Whose responsibility is it to fail these interactions?
The transport.

When a device is plugged to the SAN/fabric (wlg) it may not be the case
that all initiators will know about it.  For this reason the transport
itself, not SCSI Core, not LLDD*, will decide if the CDB is deliverable.

* An LLDD may keep a table of seen devices (depending on the transport
it provides a portal to), and thus the decision may be made there, but
this doesn't have to be the case.

(Just think of SANs/IP SANs.)

For something simple, like a USB serial port, it might turn out that the low-level device driver gets all these requests and then fails them. That means the driver has to keep track of the fact that the device is no longer connected until some reference count goes to 0.
A LLDD doesn't have to keep reference counts.  In the simple case
you mention above, it will check that the device is no longer reachable
and will return TARGET error, which will bubble up the layers, or the
Execute Command remote procedure will end with Service Delivery Failure
as the Service Response -- exactly the same effect as far as SCSI Core
is concerned.

The Service Response is Service Delivery Failure, in which case the
Status byte is undefined.

I've been wanting to include a Service Response into scsi_cmnd and
rename ``result'' into ``status'' to be closer to the SCSI Architecure,
for some time now, but we'll see when this will happen.

Newer drivers will make use of Service Response code, and be able to
address only by (target, lun) rather than (bus, target, lun), and
target may not be an int anymore.  But this is 2.7 stuff, or maybe
a separately distributed SCSI Core and LLDDs subsystem...

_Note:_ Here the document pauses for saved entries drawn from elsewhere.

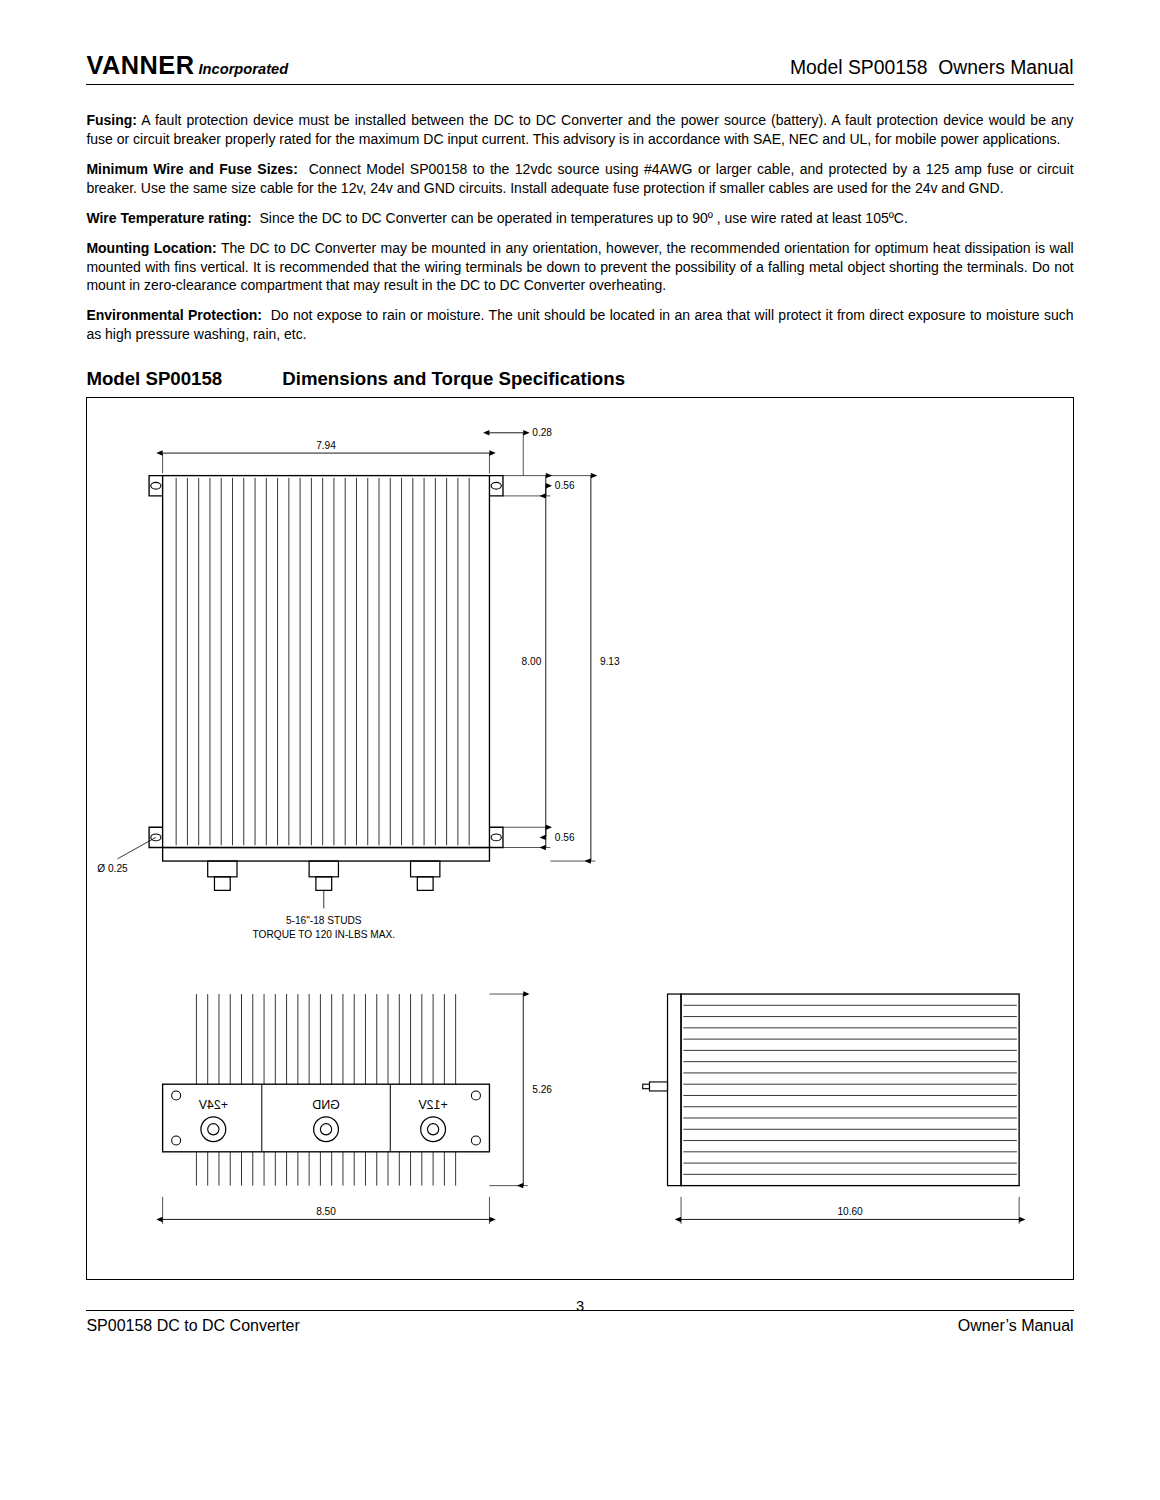VANNER Incorporated
Model SP00158 Owners Manual
Fusing: A fault protection device must be installed between the DC to DC Converter and the power source (battery). A fault protection device would be any fuse or circuit breaker properly rated for the maximum DC input current. This advisory is in accordance with SAE, NEC and UL, for mobile power applications.
Minimum Wire and Fuse Sizes: Connect Model SP00158 to the 12vdc source using #4AWG or larger cable, and protected by a 125 amp fuse or circuit breaker. Use the same size cable for the 12v, 24v and GND circuits. Install adequate fuse protection if smaller cables are used for the 24v and GND.
Wire Temperature rating: Since the DC to DC Converter can be operated in temperatures up to 90º , use wire rated at least 105ºC.
Mounting Location: The DC to DC Converter may be mounted in any orientation, however, the recommended orientation for optimum heat dissipation is wall mounted with fins vertical. It is recommended that the wiring terminals be down to prevent the possibility of a falling metal object shorting the terminals. Do not mount in zero-clearance compartment that may result in the DC to DC Converter overheating.
Environmental Protection: Do not expose to rain or moisture. The unit should be located in an area that will protect it from direct exposure to moisture such as high pressure washing, rain, etc.
Model SP00158 Dimensions and Torque Specifications
7.94 0.28 0.56 0.56 8.00 9.13 Ø 0.25 5-16"-18 STUDS TORQUE TO 120 IN-LBS MAX. +24V GND +12V 5.26 8.50 10.60
SP00158 DC to DC Converter
3
Owner’s Manual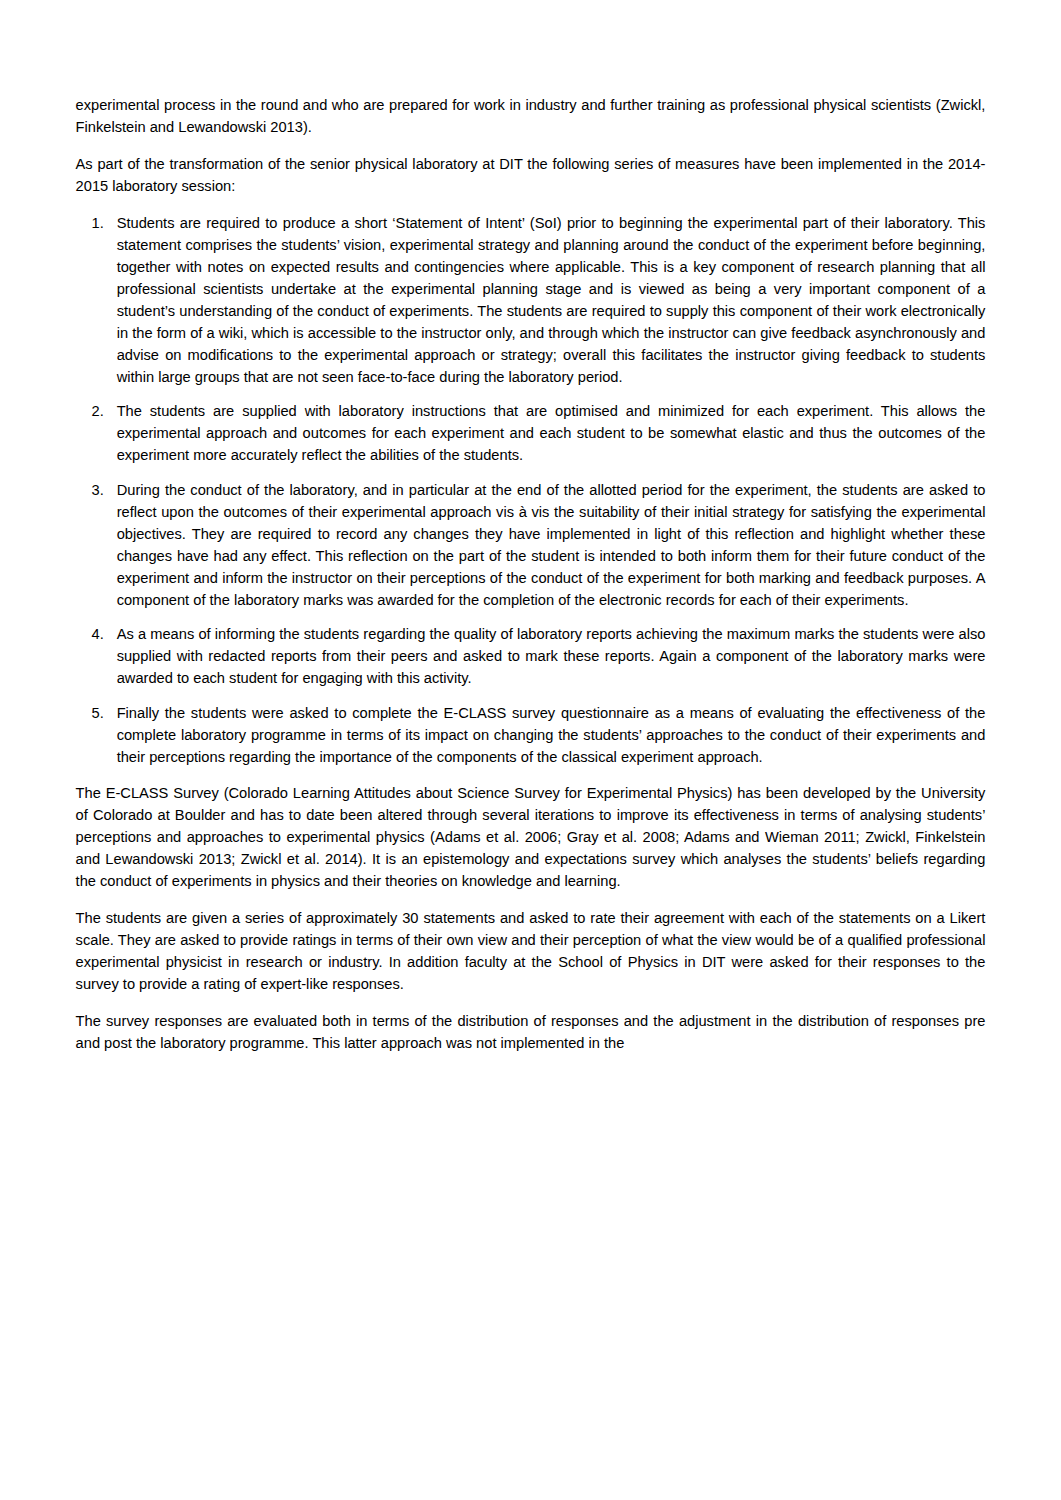experimental process in the round and who are prepared for work in industry and further training as professional physical scientists (Zwickl, Finkelstein and Lewandowski 2013).
As part of the transformation of the senior physical laboratory at DIT the following series of measures have been implemented in the 2014-2015 laboratory session:
Students are required to produce a short ‘Statement of Intent’ (SoI) prior to beginning the experimental part of their laboratory. This statement comprises the students’ vision, experimental strategy and planning around the conduct of the experiment before beginning, together with notes on expected results and contingencies where applicable. This is a key component of research planning that all professional scientists undertake at the experimental planning stage and is viewed as being a very important component of a student’s understanding of the conduct of experiments. The students are required to supply this component of their work electronically in the form of a wiki, which is accessible to the instructor only, and through which the instructor can give feedback asynchronously and advise on modifications to the experimental approach or strategy; overall this facilitates the instructor giving feedback to students within large groups that are not seen face-to-face during the laboratory period.
The students are supplied with laboratory instructions that are optimised and minimized for each experiment. This allows the experimental approach and outcomes for each experiment and each student to be somewhat elastic and thus the outcomes of the experiment more accurately reflect the abilities of the students.
During the conduct of the laboratory, and in particular at the end of the allotted period for the experiment, the students are asked to reflect upon the outcomes of their experimental approach vis à vis the suitability of their initial strategy for satisfying the experimental objectives. They are required to record any changes they have implemented in light of this reflection and highlight whether these changes have had any effect. This reflection on the part of the student is intended to both inform them for their future conduct of the experiment and inform the instructor on their perceptions of the conduct of the experiment for both marking and feedback purposes. A component of the laboratory marks was awarded for the completion of the electronic records for each of their experiments.
As a means of informing the students regarding the quality of laboratory reports achieving the maximum marks the students were also supplied with redacted reports from their peers and asked to mark these reports. Again a component of the laboratory marks were awarded to each student for engaging with this activity.
Finally the students were asked to complete the E-CLASS survey questionnaire as a means of evaluating the effectiveness of the complete laboratory programme in terms of its impact on changing the students’ approaches to the conduct of their experiments and their perceptions regarding the importance of the components of the classical experiment approach.
The E-CLASS Survey (Colorado Learning Attitudes about Science Survey for Experimental Physics) has been developed by the University of Colorado at Boulder and has to date been altered through several iterations to improve its effectiveness in terms of analysing students’ perceptions and approaches to experimental physics (Adams et al. 2006; Gray et al. 2008; Adams and Wieman 2011; Zwickl, Finkelstein and Lewandowski 2013; Zwickl et al. 2014). It is an epistemology and expectations survey which analyses the students’ beliefs regarding the conduct of experiments in physics and their theories on knowledge and learning.
The students are given a series of approximately 30 statements and asked to rate their agreement with each of the statements on a Likert scale. They are asked to provide ratings in terms of their own view and their perception of what the view would be of a qualified professional experimental physicist in research or industry. In addition faculty at the School of Physics in DIT were asked for their responses to the survey to provide a rating of expert-like responses.
The survey responses are evaluated both in terms of the distribution of responses and the adjustment in the distribution of responses pre and post the laboratory programme. This latter approach was not implemented in the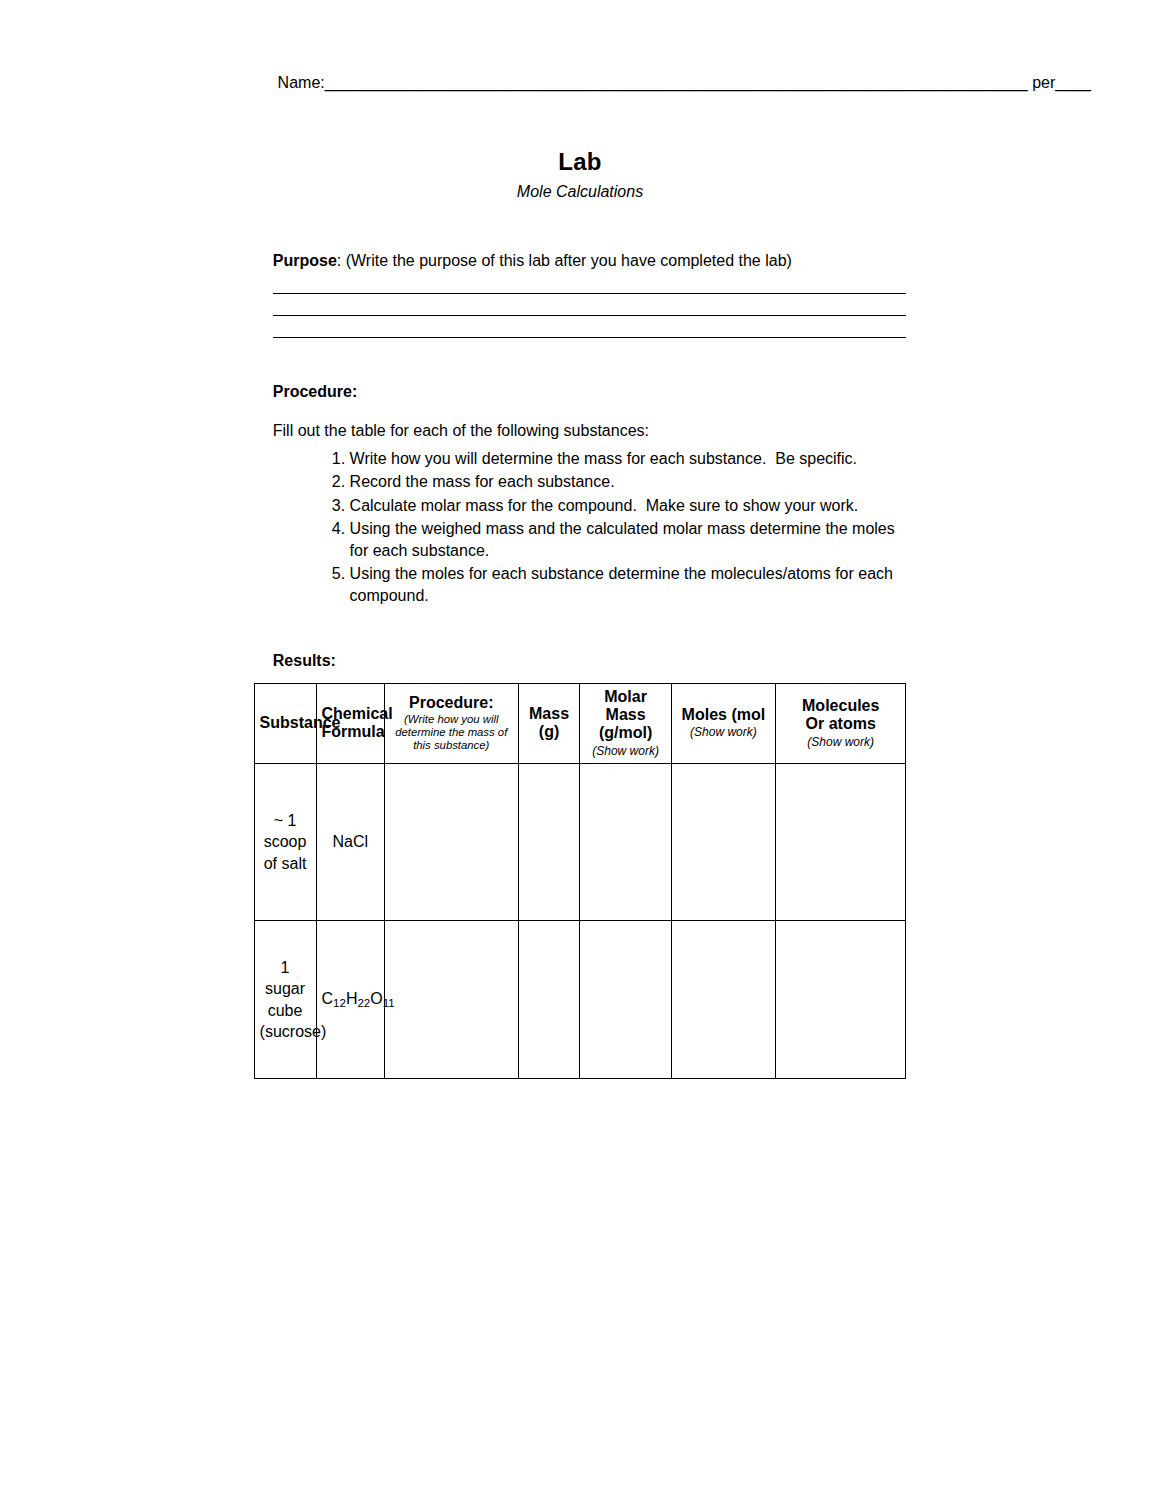Name:_______________________________________________________________________________ per____
Lab
Mole Calculations
Purpose: (Write the purpose of this lab after you have completed the lab)
Procedure:
Fill out the table for each of the following substances:
Write how you will determine the mass for each substance. Be specific.
Record the mass for each substance.
Calculate molar mass for the compound. Make sure to show your work.
Using the weighed mass and the calculated molar mass determine the moles for each substance.
Using the moles for each substance determine the molecules/atoms for each compound.
Results:
| Substance | Chemical Formula | Procedure: (Write how you will determine the mass of this substance) | Mass (g) | Molar Mass (g/mol) (Show work) | Moles (mol (Show work) | Molecules Or atoms (Show work) |
| --- | --- | --- | --- | --- | --- | --- |
| ~ 1 scoop of salt | NaCl | | | | | |
| 1 sugar cube (sucrose) | C 12 H 22 O 11 | | | | | |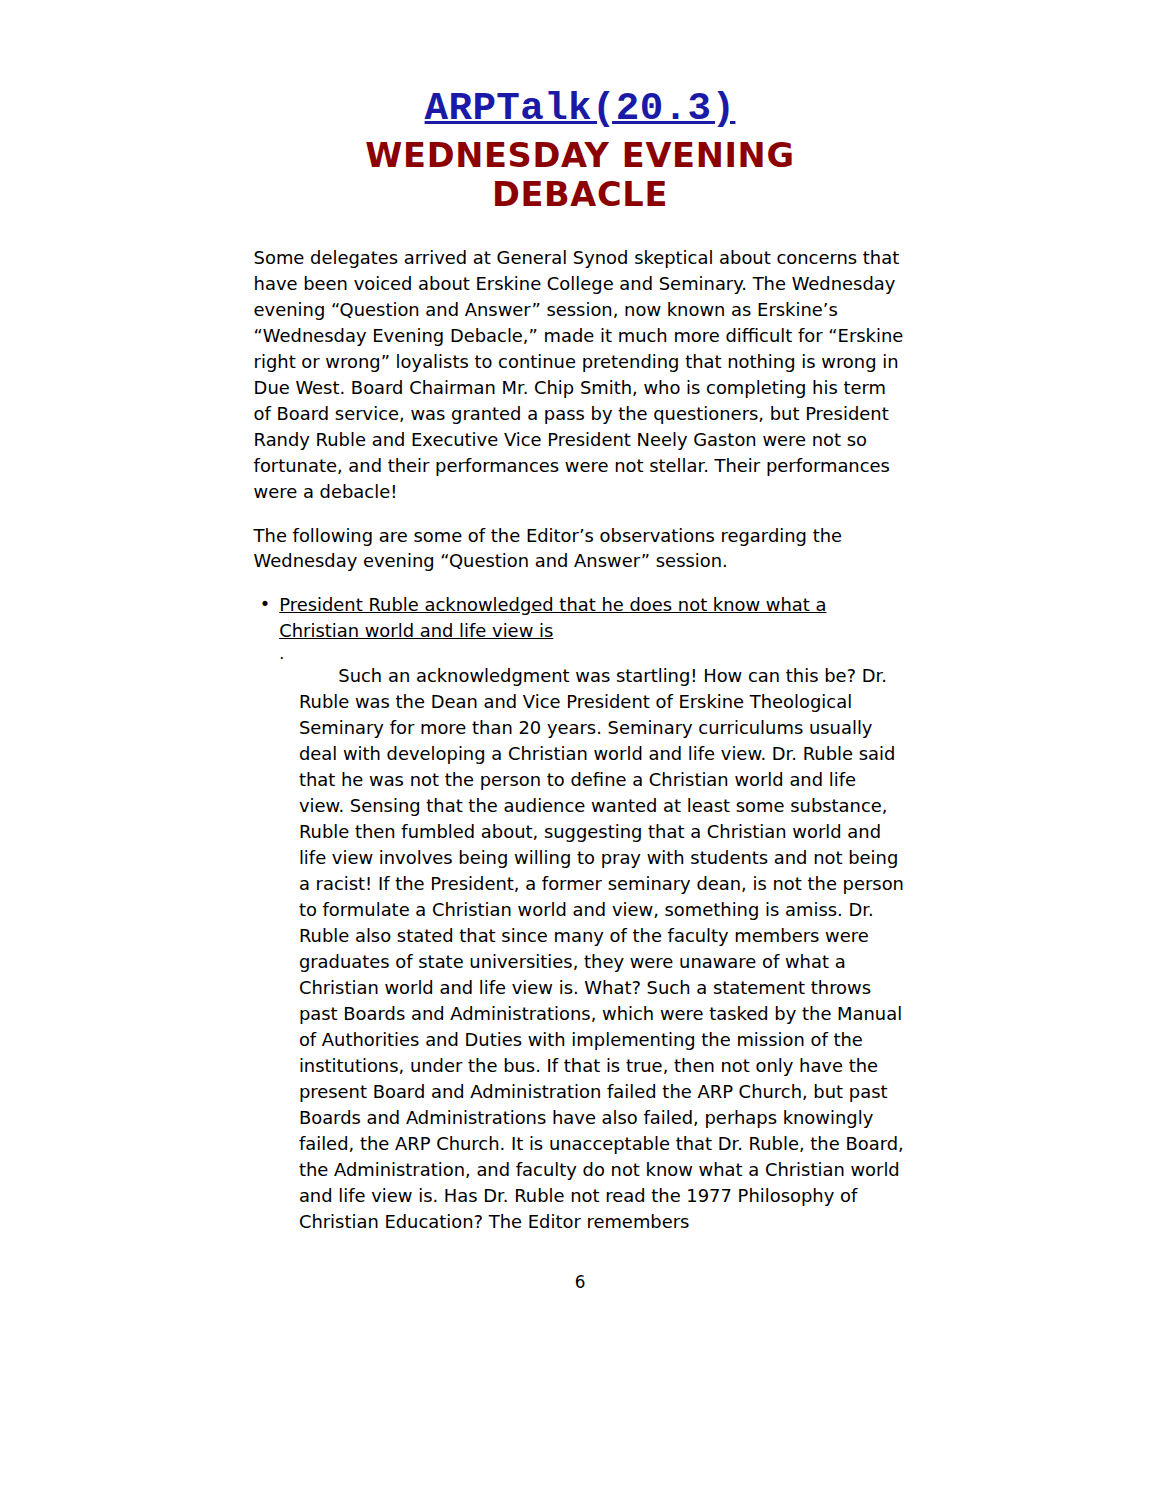ARPTalk(20.3)
WEDNESDAY EVENING
DEBACLE
Some delegates arrived at General Synod skeptical about concerns that have been voiced about Erskine College and Seminary. The Wednesday evening “Question and Answer” session, now known as Erskine’s “Wednesday Evening Debacle,” made it much more difficult for “Erskine right or wrong” loyalists to continue pretending that nothing is wrong in Due West. Board Chairman Mr. Chip Smith, who is completing his term of Board service, was granted a pass by the questioners, but President Randy Ruble and Executive Vice President Neely Gaston were not so fortunate, and their performances were not stellar. Their performances were a debacle!
The following are some of the Editor’s observations regarding the Wednesday evening “Question and Answer” session.
President Ruble acknowledged that he does not know what a Christian world and life view is.
Such an acknowledgment was startling! How can this be? Dr. Ruble was the Dean and Vice President of Erskine Theological Seminary for more than 20 years. Seminary curriculums usually deal with developing a Christian world and life view. Dr. Ruble said that he was not the person to define a Christian world and life view. Sensing that the audience wanted at least some substance, Ruble then fumbled about, suggesting that a Christian world and life view involves being willing to pray with students and not being a racist! If the President, a former seminary dean, is not the person to formulate a Christian world and view, something is amiss. Dr. Ruble also stated that since many of the faculty members were graduates of state universities, they were unaware of what a Christian world and life view is. What? Such a statement throws past Boards and Administrations, which were tasked by the Manual of Authorities and Duties with implementing the mission of the institutions, under the bus. If that is true, then not only have the present Board and Administration failed the ARP Church, but past Boards and Administrations have also failed, perhaps knowingly failed, the ARP Church. It is unacceptable that Dr. Ruble, the Board, the Administration, and faculty do not know what a Christian world and life view is. Has Dr. Ruble not read the 1977 Philosophy of Christian Education? The Editor remembers
6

For SCSI and emulated SCSI devices, it might be the one of the SCSI layers that keeps track of the fact that the device has disconnected. Or it might be somewhere else in the kernel.
Right.  For this reason I'm thinking that a higher level hook on device
disconnect (if reported by the transport) might be needed.  This doesn't
mean that it has to do higher-level things, :-) , it might just call
SCSI Core, but as long as it goes through a higher layer.

It would nice to have some sort of coherent plan for how to handle this. In fact, it ought to be part of the device-driver model that underlies sysfs. But so far as I am aware, there is currently nothing in the sysfs documentation to address the problem.